> **WHAT NEEDS TO BE DONE**:
In the entries that follow, how many lines contain "knee"? Answer with the number only.

(Keypoint coordinate data)
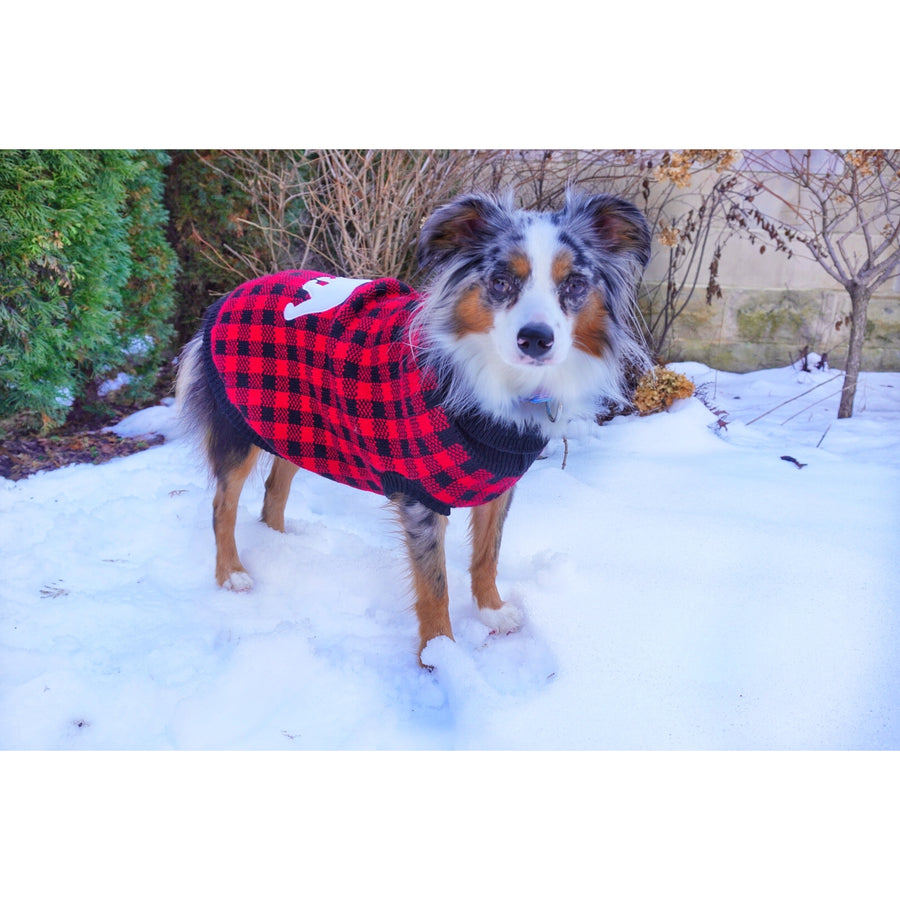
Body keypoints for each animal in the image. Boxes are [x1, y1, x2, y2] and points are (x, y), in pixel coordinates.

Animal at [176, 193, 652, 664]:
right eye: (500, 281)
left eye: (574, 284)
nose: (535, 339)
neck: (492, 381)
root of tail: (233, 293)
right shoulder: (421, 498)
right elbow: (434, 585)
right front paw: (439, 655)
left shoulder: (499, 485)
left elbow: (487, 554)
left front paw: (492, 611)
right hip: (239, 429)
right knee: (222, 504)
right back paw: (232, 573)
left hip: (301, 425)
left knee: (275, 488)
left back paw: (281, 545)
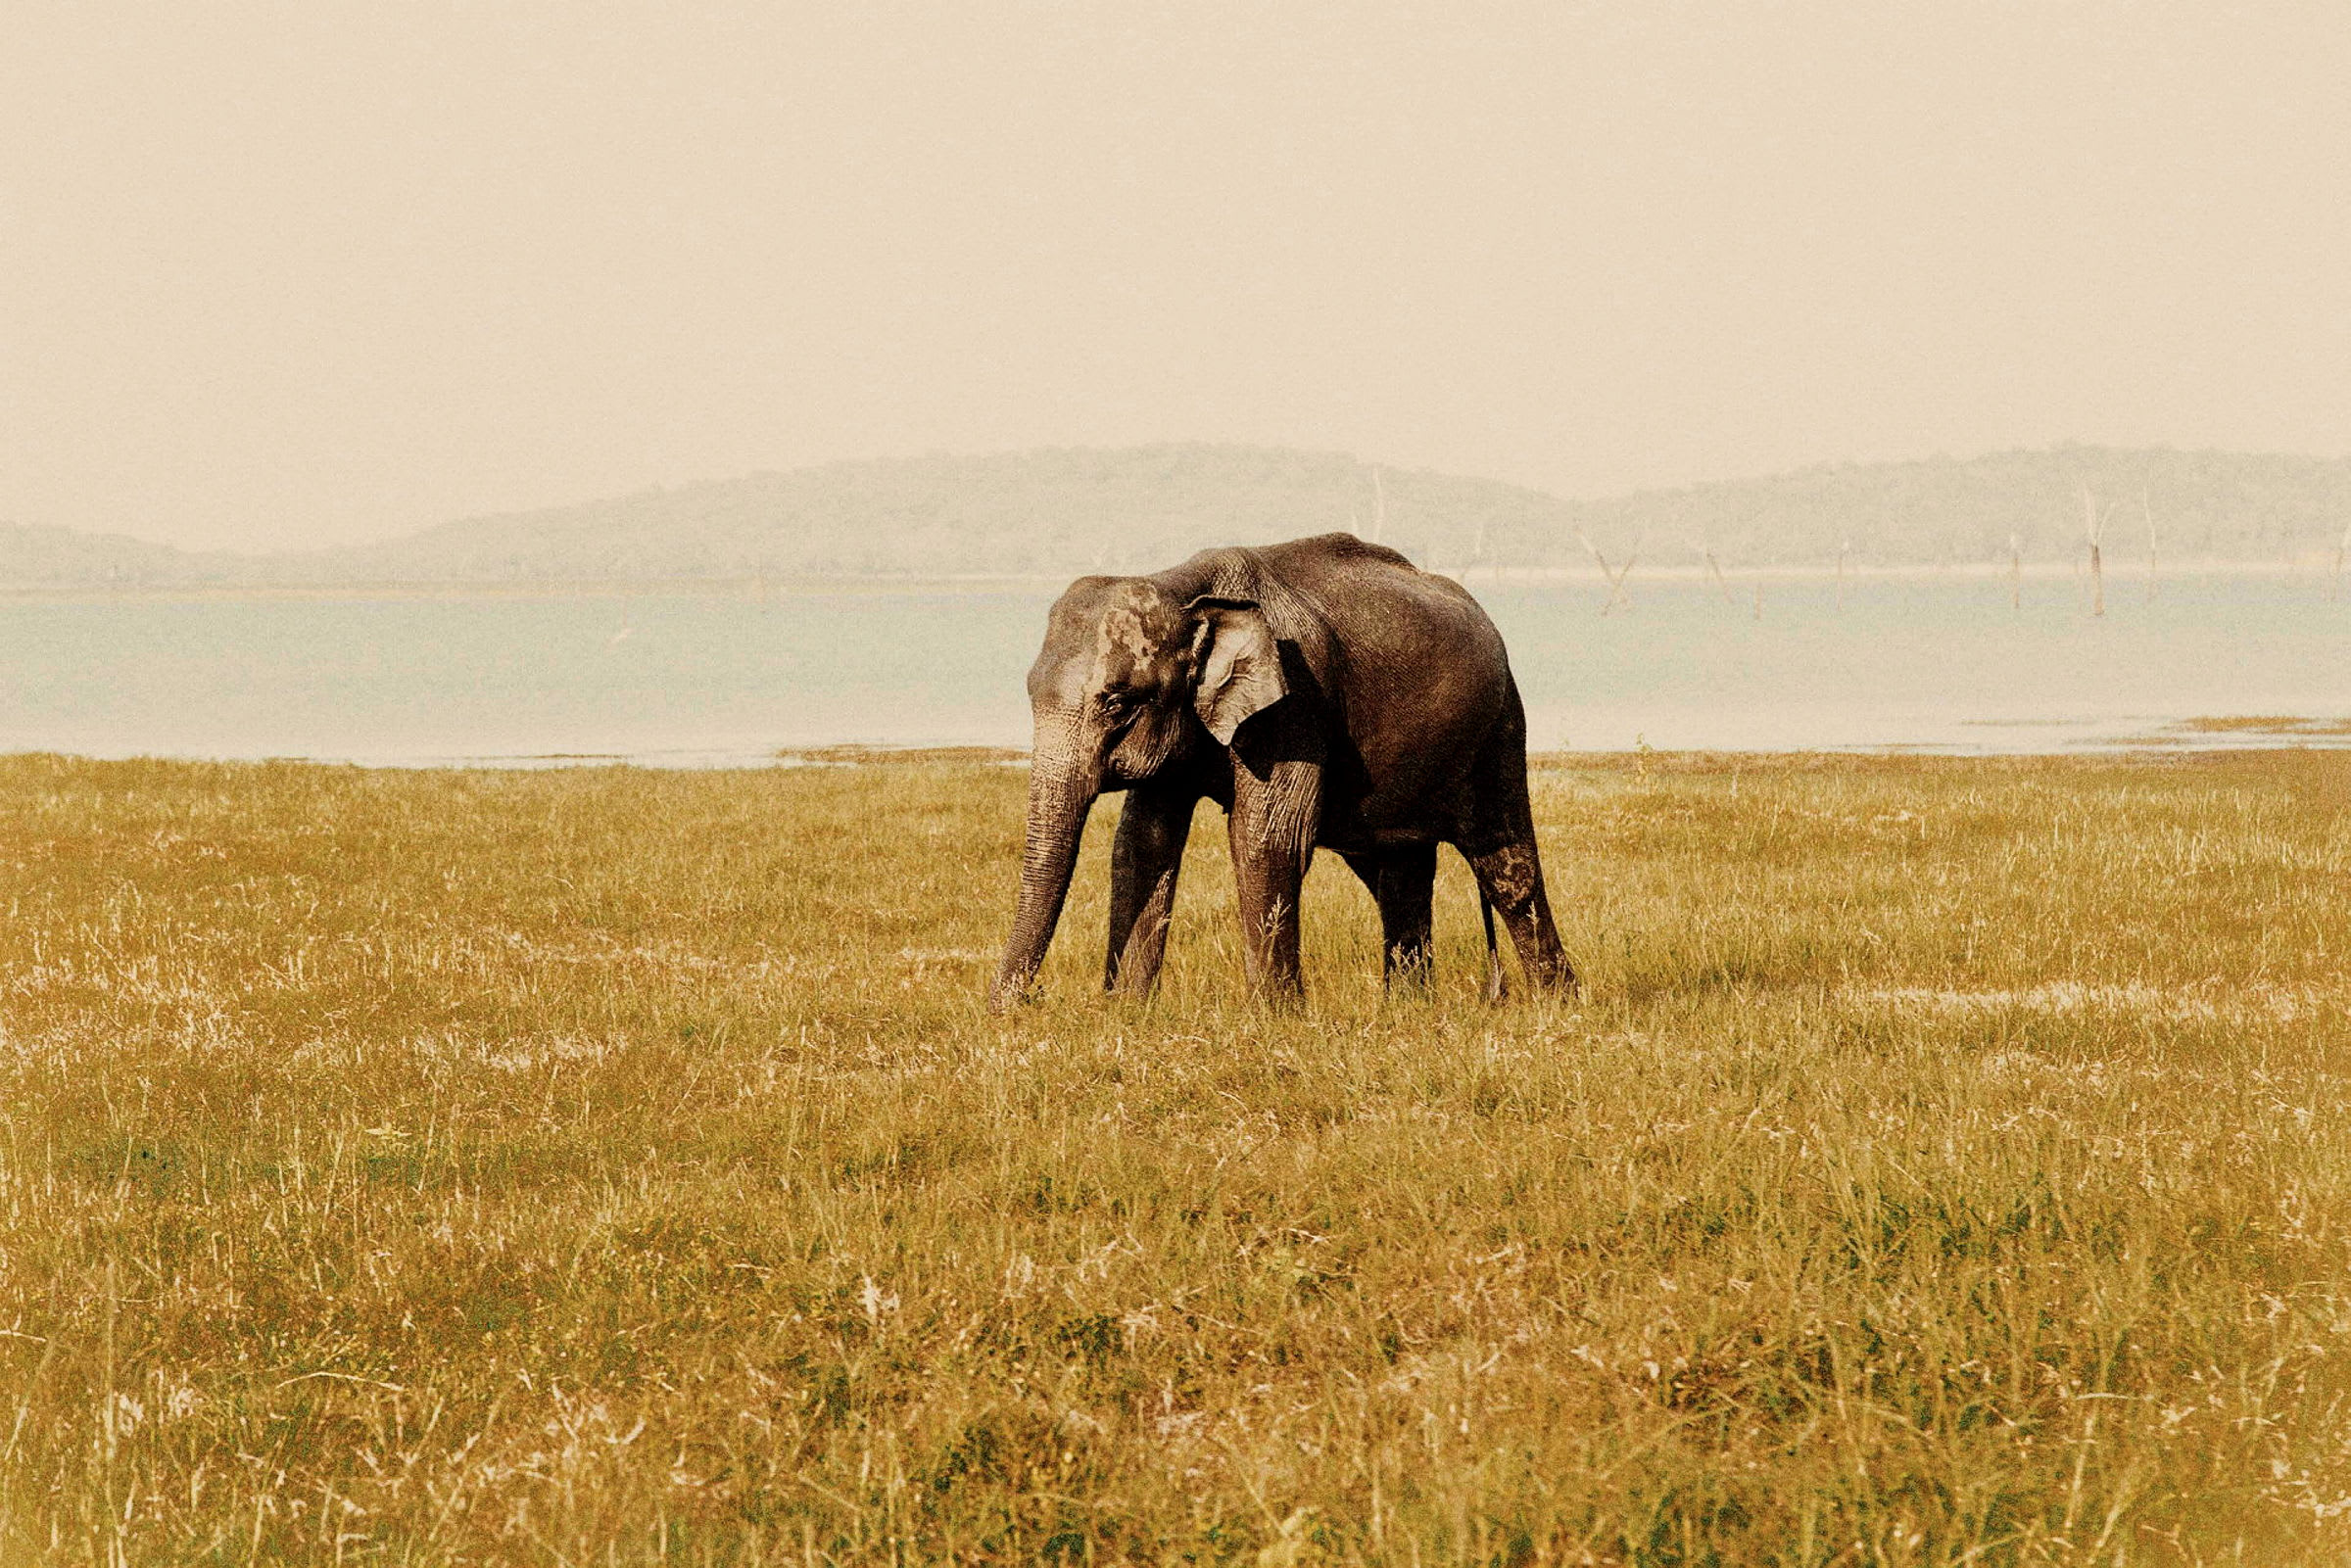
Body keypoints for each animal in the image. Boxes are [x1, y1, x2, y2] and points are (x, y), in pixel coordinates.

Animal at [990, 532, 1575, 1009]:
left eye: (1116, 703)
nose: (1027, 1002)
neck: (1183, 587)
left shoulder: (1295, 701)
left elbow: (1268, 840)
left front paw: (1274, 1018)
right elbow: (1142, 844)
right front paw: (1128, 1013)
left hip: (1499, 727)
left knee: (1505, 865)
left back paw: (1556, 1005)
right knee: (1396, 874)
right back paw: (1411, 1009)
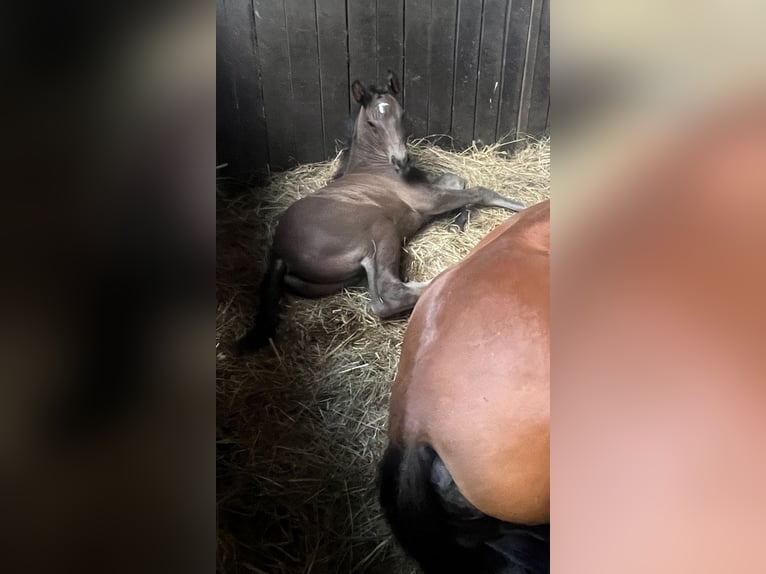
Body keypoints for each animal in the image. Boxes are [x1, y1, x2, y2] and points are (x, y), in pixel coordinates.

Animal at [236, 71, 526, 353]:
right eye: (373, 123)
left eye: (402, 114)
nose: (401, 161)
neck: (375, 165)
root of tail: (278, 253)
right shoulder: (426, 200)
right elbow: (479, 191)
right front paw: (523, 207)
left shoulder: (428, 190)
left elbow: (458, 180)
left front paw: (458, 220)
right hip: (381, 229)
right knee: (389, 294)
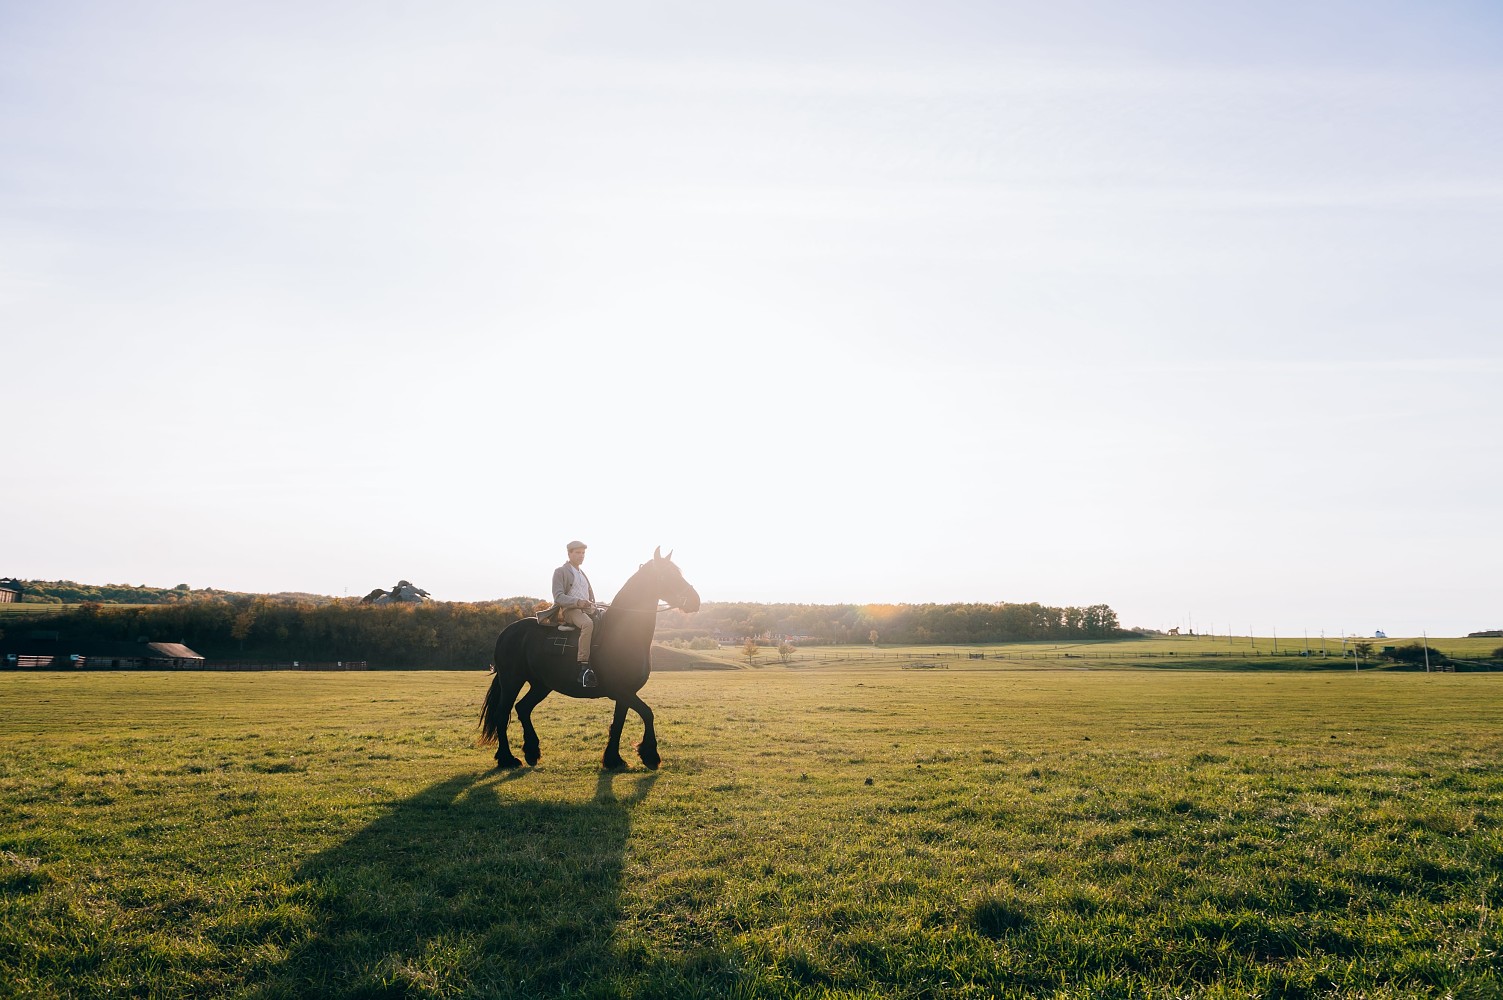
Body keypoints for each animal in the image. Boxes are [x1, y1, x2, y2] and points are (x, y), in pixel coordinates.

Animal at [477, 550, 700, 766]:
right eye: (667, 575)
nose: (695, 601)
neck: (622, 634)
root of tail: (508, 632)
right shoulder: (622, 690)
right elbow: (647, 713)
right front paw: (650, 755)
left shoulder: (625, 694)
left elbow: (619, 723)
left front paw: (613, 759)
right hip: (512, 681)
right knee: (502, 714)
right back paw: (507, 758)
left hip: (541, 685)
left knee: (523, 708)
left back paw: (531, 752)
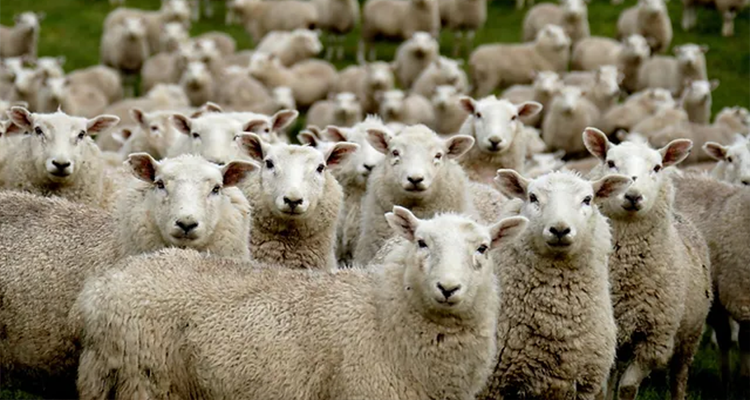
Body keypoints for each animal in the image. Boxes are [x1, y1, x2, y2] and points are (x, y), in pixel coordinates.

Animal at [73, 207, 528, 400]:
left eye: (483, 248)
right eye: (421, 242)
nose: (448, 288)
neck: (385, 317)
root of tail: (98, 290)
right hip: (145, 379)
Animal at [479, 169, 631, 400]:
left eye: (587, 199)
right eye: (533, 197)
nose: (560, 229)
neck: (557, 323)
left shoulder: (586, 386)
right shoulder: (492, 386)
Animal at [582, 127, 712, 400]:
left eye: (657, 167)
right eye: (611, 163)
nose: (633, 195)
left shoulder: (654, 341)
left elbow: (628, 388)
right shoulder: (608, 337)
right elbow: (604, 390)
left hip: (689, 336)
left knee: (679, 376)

> **RESULT FOR THIS TASK**:
8